Aromaticity Interplay between Quinodimethanes and C60 in Diels−Alder Reactions:  Insights from a Theoretical Study

A theoretical study is performed of the Diels−Alder reactions of various o-quinodimethanes (QDM) with C60 by the AM1 model and limited ab initio and DFT techniques. All reactions are shown to proceed through a concerted transition state possessing a considerable net aromaticity as evidenced from bond orders and magnetic criteria such as the magnetic susceptibility exhaltations (MSE) and nucleus independent chemical shifts (NICS) and produce different kinds of aromatic stabilized fullerene cycloadducts. Computations show that a strong LUMO-dienophile control of C60 is realized by the influence of pyramidalization, but its high reactivity over alkene appears to be governed by the global aromaticity on fullerene rather than its strain. The aromatic functionalization occurring in QDM upon cycloaddition drastically increases the reaction rate and exothermicity of all QDM-C60 reactions as compared to the butadiene-C60 reaction.
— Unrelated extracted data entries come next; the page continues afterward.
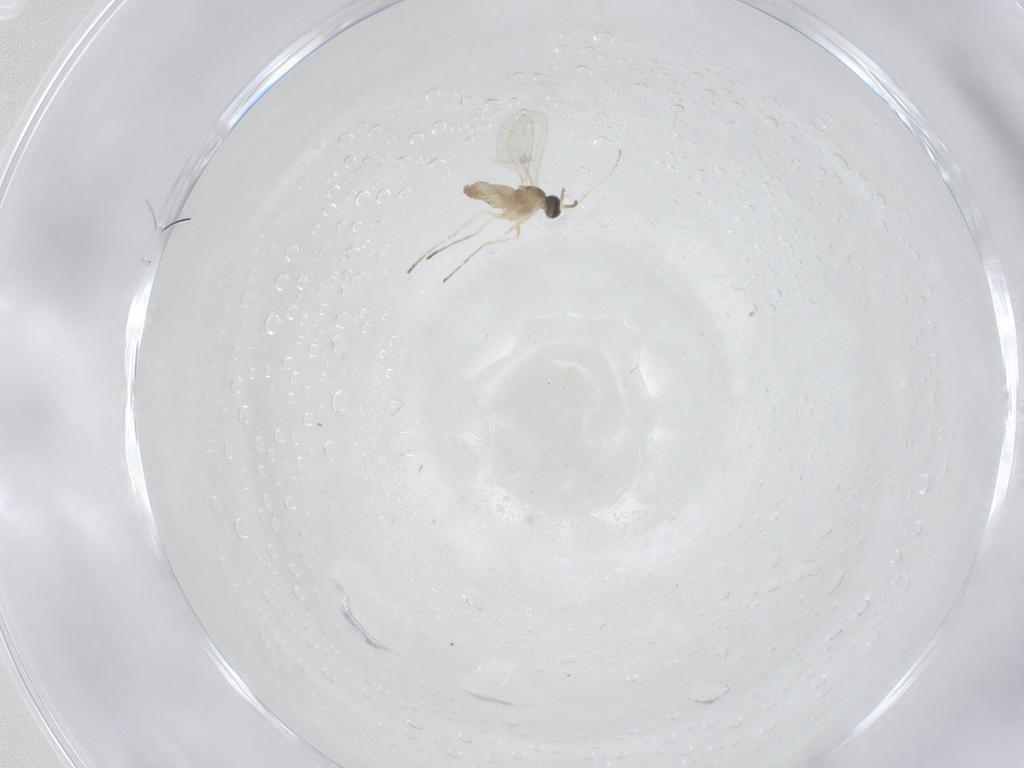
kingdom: Animalia
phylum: Arthropoda
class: Insecta
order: Diptera
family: Cecidomyiidae
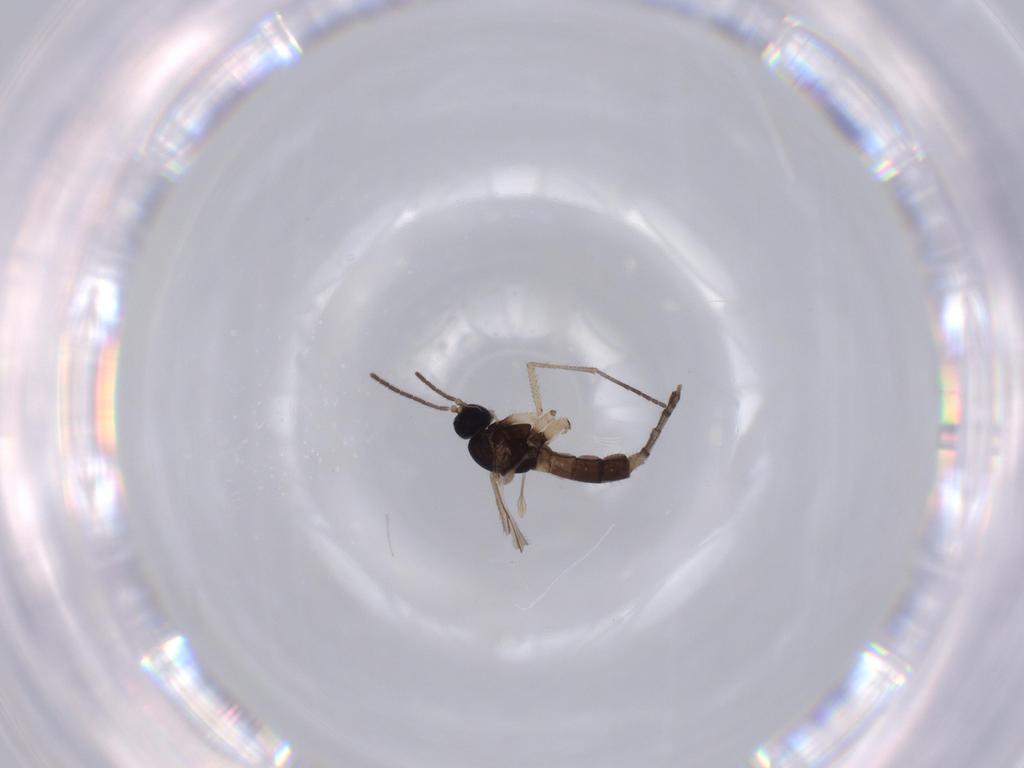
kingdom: Animalia
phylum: Arthropoda
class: Insecta
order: Diptera
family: Sciaridae
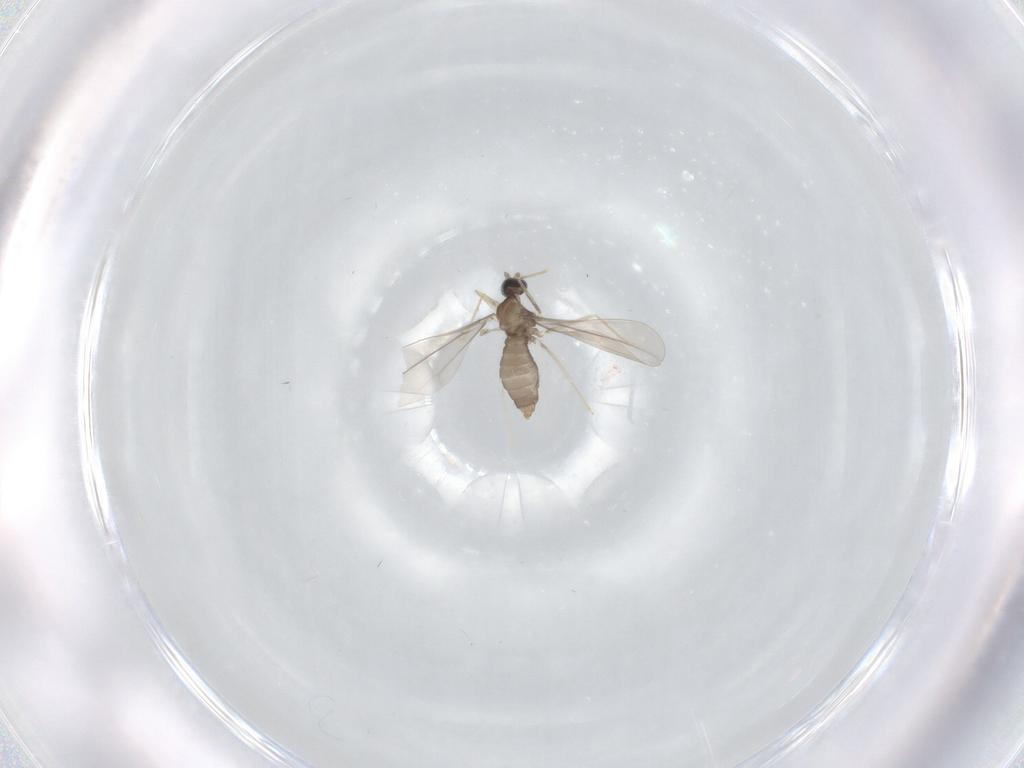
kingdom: Animalia
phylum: Arthropoda
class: Insecta
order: Diptera
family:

In fact, the simultaneously existing aromatic destabilization in fullerene indicates its opposite effect to the resonance stabilization in diene; it is thus fully restricted when the gained aromaticity is transmitted from the nucleophilic QDM to the fullerene electrophile in a push−pull manner. However, the overall aromaticity effect shown by the aromatization as well as the aromaticity of C60 seems to accelerate these reactions at an increased rate.